PPC programs provide ongoing care for children with medical complexity
(CMC), many of whom will reach adulthood. The aim of the study is to
describe a population of CMC afferent in 4 months to the Intermediate
Care Unit of a tertiary referral hospital for southern and central
Italy. We enrolled all CMC patients admitted at our unit in 4 randomized
months. We registered pathologies and different categories of childhood
diseases, devices and needs, hospitalization and home care plan. Among
195 admitted to our unit, 87 CMC were included. Median age was 9 (0.1 –
35.7) years. The main pathologies recorded were neuromuscular,
neurological, respiratory, metabolic, malformative, genetic syndromes
and outcomes of prematurity. Comorbidity made by respiratory, digestive,
neurological, cardiac and urological involvement was present in a high
percentage of cases. Among our patients, only 24 hadn’t any devices.

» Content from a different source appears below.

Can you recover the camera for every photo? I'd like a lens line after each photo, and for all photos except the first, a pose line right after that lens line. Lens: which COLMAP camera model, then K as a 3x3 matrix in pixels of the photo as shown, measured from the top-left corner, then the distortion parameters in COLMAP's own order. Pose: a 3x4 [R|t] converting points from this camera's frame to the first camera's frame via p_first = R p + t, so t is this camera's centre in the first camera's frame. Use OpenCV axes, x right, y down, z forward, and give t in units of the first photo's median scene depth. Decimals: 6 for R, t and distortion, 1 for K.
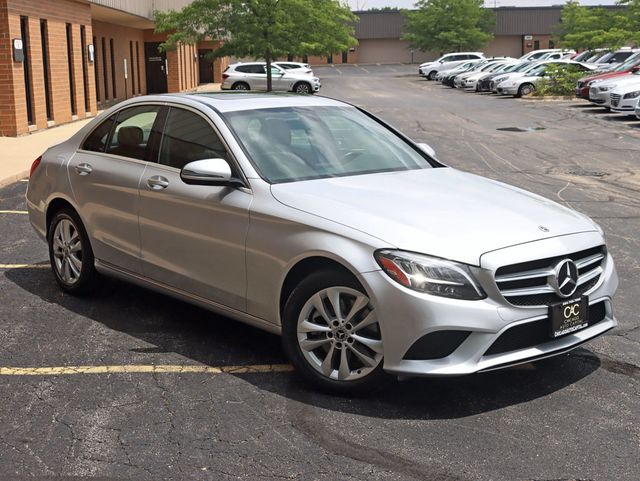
lens RADIAL K [[847.8, 0, 320.0], [0, 847.8, 240.5], [0, 0, 1]] dist [-0.027101, -0.040958]
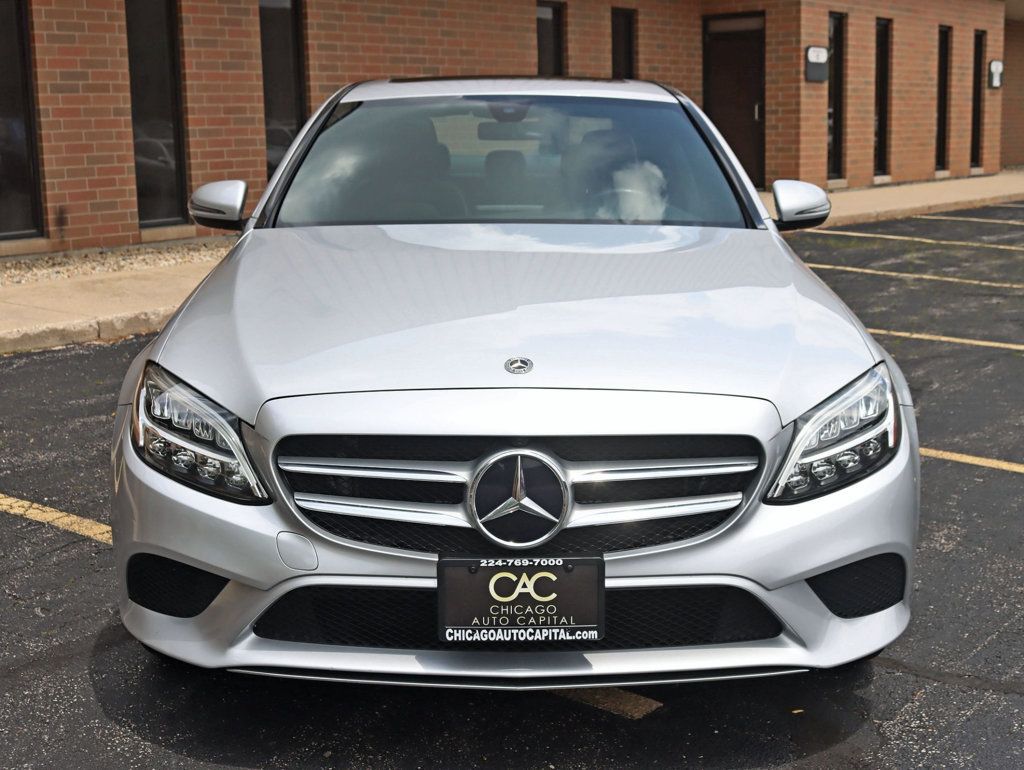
lens RADIAL K [[1294.5, 0, 512.0], [0, 1294.5, 385.0], [0, 0, 1]] dist [-0.129226, -0.026409]
pose [[0.766988, 0.123019, -0.629758, 0.605219], [-0.113962, 0.991963, 0.054978, -0.035525], [0.631460, 0.029601, 0.774843, 0.508865]]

The
average length of hospitalization was 7.0 (1.0 – 270.0) days with 2
(1.0 – 7.0) admissions per year for patient. Home care activation was
not required for only 24 of 87 patients. Children eligible for CPP are
increasing and their survival results in a rise in comorbidities and
special needs demanding multi-level interventions. Respiratory symptoms
are the most recurrent observed demonstrating the need for an expert in
CPP to have respiratory skills. Sharing data and knowledge of CMC needs
may help to improve care coordination and interventions.